Homefront (2013) / Action-Thriller
MPAA Rated: R for strong violence, pervasive language, drug content and brief sexuality
Running Time: 100 min.Cast: Jason Statham, James Franco, Winona Ryder, Kate Bosworth, Izabella Vidovic, Clancy Brown, Rachelle Lefevre, Frank Grillo, Marcus Hester, Omar Benson Miller, Chuck Zio, Pruitt Taylor Vince
Director: Gary Fleder
Screenplay: Sylvester Stallone (based on the novel by Chuck Logan)
Review published November 30, 2013
Sylvester Stallone (Expendables 2, Rambo) very loosely adapts the book by Chuck Logan, though that's possibly the only thing of note in this routine story of a lone man having to defend himself against the bullies in his rural southern town, a la High Noon. Though even then, some might feel Stallone is merely revisiting his own First Blood formula, and it won't be much of a surprise to learn that this flick had originally been written years back as a possible final entry in the Rambo series.
Jason Statham (Redemption, Parker) stars as ex-undercover DEA agent Phil Broker, the outsider with a new identity who relocates to his deceased wife's small home town in Louisiana after a major drug bust reveals his true identity to the motorcycle-gang kingpin (Zito, Jimmy Hollywood) whose son ends up dead. Broker soon finds out that the 'feuding' mentality is still alive and well among the kinfolk here after his young daughter (Vidovic, Christmas Angel) stands up to a bully in school and knocks his block off. The bully's parents see their boy as the victim and confront Broker, only for them to also get put back in their place. The boy's shrewish, meth-head mother (Bosworth, 21) considers it an affront to their family reputation to be publicly embarrassed, twice, and enlists the assistance of her crazy meth-dealing brother, Gator Bodine (Franco, This is the End), to put the scare in Broker for good.
Along with its Rambo pedigree, Homefront definitely feels like a film that would have been par for the course as a release in the 1980s, when Stallone himself, along with Arnie, Chuck Norris, Van Damme, and the rest of the Expendables ilk, would all make films with this very basic formula. We cheer when the good guy gets to get bare-knuckled comeuppance on the growing number of sleazy bad guys in some very violent (but probably deserved) ways.
In addition to its overly familiar plot, Homefront runs its course in some predictable ways, and the leaden, by-the-numbers events of the film are too plodding for this relatively talented and appealing cast to overcome. Another mild knock -- though one can see that the young actress who plays Maddy Broker, Izabella Vidovic, has some acting chops in the harrowing scenes, her character suffers from being yet another case of "precocious Movie Kid" personality that marred so many post-Spielbergian films of the 1980s.

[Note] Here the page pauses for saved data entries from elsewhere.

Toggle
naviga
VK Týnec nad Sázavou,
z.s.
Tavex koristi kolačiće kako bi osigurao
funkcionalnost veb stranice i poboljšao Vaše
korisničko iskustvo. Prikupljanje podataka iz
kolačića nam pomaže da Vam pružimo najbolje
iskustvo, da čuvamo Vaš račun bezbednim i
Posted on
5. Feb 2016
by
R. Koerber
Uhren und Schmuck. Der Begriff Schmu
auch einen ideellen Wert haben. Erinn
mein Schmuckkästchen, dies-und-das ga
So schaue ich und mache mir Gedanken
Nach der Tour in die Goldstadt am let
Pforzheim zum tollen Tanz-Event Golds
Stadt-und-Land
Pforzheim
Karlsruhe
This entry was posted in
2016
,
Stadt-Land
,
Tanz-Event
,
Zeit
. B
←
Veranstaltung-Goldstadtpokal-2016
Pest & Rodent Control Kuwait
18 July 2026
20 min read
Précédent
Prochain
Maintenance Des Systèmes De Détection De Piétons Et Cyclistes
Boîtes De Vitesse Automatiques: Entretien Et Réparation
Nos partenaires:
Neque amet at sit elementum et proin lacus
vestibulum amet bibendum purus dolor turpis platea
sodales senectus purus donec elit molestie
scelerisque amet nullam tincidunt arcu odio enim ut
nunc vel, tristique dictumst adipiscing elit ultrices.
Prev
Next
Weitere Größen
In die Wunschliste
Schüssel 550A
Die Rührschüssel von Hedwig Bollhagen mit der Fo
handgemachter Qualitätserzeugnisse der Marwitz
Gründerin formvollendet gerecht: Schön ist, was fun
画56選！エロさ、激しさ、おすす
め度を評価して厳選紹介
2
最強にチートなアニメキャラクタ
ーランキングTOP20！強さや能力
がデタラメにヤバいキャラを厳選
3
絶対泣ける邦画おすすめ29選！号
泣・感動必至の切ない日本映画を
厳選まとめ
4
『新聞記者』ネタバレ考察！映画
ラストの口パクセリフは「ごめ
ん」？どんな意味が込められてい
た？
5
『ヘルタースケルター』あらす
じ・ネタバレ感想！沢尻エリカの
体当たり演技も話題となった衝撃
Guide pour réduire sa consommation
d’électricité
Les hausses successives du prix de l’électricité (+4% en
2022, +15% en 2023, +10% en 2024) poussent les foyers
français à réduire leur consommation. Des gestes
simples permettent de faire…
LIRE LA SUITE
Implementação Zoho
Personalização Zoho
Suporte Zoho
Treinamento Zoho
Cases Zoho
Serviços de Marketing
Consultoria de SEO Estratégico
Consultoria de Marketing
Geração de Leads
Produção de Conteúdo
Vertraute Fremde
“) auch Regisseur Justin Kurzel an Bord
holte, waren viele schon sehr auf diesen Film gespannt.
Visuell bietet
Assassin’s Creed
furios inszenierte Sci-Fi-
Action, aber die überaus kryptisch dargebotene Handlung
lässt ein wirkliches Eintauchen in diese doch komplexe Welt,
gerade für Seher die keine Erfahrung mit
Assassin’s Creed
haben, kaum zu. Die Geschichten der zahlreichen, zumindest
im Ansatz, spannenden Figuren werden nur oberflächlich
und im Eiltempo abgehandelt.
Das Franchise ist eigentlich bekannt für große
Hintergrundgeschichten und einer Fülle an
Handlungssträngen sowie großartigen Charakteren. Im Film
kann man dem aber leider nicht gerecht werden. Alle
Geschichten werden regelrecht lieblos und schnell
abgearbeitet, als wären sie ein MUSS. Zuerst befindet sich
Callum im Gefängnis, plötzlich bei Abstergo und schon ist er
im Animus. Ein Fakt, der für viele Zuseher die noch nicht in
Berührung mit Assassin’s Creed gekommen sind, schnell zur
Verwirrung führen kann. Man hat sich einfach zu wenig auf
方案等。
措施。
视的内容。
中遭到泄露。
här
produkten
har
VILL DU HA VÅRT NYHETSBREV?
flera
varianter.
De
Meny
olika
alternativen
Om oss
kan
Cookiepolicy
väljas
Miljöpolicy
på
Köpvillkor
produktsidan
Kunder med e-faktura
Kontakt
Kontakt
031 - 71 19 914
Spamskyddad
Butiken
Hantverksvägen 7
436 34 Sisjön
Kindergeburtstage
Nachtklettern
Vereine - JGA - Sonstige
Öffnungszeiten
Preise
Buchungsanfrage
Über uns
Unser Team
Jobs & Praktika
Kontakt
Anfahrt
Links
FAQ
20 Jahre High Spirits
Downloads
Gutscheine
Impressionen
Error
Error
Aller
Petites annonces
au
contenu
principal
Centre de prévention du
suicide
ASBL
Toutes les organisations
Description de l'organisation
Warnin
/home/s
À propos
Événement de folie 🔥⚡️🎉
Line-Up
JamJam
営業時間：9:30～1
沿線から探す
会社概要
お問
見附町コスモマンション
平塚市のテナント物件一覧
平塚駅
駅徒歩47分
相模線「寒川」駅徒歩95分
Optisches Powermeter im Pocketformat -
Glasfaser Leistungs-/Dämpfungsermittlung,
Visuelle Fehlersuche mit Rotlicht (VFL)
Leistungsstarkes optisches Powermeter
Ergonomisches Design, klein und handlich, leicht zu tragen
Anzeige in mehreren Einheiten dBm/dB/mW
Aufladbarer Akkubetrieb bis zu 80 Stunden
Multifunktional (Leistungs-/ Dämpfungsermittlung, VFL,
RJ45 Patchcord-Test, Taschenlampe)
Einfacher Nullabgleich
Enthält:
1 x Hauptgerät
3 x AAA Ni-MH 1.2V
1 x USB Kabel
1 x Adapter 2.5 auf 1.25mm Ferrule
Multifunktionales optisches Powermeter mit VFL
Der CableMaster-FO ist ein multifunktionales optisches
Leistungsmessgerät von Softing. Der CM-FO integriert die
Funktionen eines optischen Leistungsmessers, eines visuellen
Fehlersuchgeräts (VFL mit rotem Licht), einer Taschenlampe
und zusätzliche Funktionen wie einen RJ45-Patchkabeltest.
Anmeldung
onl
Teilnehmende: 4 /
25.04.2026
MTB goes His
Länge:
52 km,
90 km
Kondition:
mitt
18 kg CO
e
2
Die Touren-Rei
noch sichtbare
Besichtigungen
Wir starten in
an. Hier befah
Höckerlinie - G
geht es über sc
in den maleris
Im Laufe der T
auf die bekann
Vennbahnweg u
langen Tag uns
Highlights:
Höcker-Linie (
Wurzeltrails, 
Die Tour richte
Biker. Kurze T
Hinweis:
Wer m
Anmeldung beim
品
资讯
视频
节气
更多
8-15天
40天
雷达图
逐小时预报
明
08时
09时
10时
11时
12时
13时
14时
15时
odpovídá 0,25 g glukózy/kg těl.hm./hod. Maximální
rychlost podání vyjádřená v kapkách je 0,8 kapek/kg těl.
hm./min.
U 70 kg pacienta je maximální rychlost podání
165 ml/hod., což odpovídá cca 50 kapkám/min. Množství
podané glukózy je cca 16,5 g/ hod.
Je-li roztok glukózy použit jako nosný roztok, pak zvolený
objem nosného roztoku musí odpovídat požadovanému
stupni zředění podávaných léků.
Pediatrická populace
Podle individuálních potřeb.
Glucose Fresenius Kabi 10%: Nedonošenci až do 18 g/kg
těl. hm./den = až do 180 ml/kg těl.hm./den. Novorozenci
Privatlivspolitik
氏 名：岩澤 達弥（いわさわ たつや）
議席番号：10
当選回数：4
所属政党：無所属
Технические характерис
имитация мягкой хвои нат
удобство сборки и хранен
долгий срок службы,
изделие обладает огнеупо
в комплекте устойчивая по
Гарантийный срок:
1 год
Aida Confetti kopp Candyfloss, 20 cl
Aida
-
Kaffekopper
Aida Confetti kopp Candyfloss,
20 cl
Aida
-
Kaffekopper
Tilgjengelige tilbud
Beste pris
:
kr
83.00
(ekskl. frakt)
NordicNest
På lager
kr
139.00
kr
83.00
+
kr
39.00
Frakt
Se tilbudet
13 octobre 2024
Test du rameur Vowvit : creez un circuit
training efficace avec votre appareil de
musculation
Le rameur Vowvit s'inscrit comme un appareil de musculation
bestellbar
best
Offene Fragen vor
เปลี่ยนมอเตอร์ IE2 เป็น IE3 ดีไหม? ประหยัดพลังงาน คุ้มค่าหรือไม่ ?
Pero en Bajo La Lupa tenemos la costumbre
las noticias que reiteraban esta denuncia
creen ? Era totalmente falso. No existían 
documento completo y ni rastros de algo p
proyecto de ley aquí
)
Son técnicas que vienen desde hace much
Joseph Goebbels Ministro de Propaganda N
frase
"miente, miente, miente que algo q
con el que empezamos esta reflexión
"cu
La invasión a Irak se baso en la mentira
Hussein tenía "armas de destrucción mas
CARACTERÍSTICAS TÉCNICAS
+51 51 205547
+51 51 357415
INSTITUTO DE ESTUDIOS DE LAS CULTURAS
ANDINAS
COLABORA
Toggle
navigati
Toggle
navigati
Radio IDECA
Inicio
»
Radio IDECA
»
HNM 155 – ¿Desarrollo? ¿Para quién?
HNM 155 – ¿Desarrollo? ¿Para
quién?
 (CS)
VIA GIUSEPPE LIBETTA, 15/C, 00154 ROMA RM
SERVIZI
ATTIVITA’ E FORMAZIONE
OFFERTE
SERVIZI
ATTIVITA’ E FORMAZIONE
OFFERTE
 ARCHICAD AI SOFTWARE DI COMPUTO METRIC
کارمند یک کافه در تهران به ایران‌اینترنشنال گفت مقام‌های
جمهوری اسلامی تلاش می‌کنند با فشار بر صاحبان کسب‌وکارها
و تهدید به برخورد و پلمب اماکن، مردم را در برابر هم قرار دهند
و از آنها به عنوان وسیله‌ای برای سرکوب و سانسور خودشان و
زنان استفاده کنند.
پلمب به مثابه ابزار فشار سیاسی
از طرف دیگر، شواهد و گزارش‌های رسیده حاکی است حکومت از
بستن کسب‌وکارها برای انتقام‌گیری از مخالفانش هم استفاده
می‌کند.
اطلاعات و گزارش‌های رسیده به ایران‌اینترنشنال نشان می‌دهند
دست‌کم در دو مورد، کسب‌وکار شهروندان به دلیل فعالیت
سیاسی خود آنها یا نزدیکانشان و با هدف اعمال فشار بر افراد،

Statham plays the same guy he has been playing in various forms for over a decade, in which he goes nose to nose with a variety of dirt-bags to tell them to back off. They don't, then proceed to get the snot knocked out of them in a brutal, quick-cut action montage. Franco is surprisingly good as the film's only wild card, Gator, a jackal-like mix of cunning and cowardice that makes for a good foil for the stalwart Broker to contend with. And any film that can make Kate Bosworth, who plays the young bully's shrill, stringy, meth-addicted mother Cassie, look repugnant is at least doing something novel.
The somewhat jittery direction by film & TV journeyman Gary Fleder (Runaway Jury, Impostor) is fine and fits the material, it's just the material itself that keeps Homefront from being much more than a B-movie revenge flick dressed up with a good cast and nice cinematography (Theo van de Sande, Love and Honor). Fans of visceral and violent action flicks, and especially of actor Statham, will likely not mind, but there's not much in the 'new & interesting' department to think it has any crossover appeal beyond its ready-built audience who never tire of seeing fists and faces connect.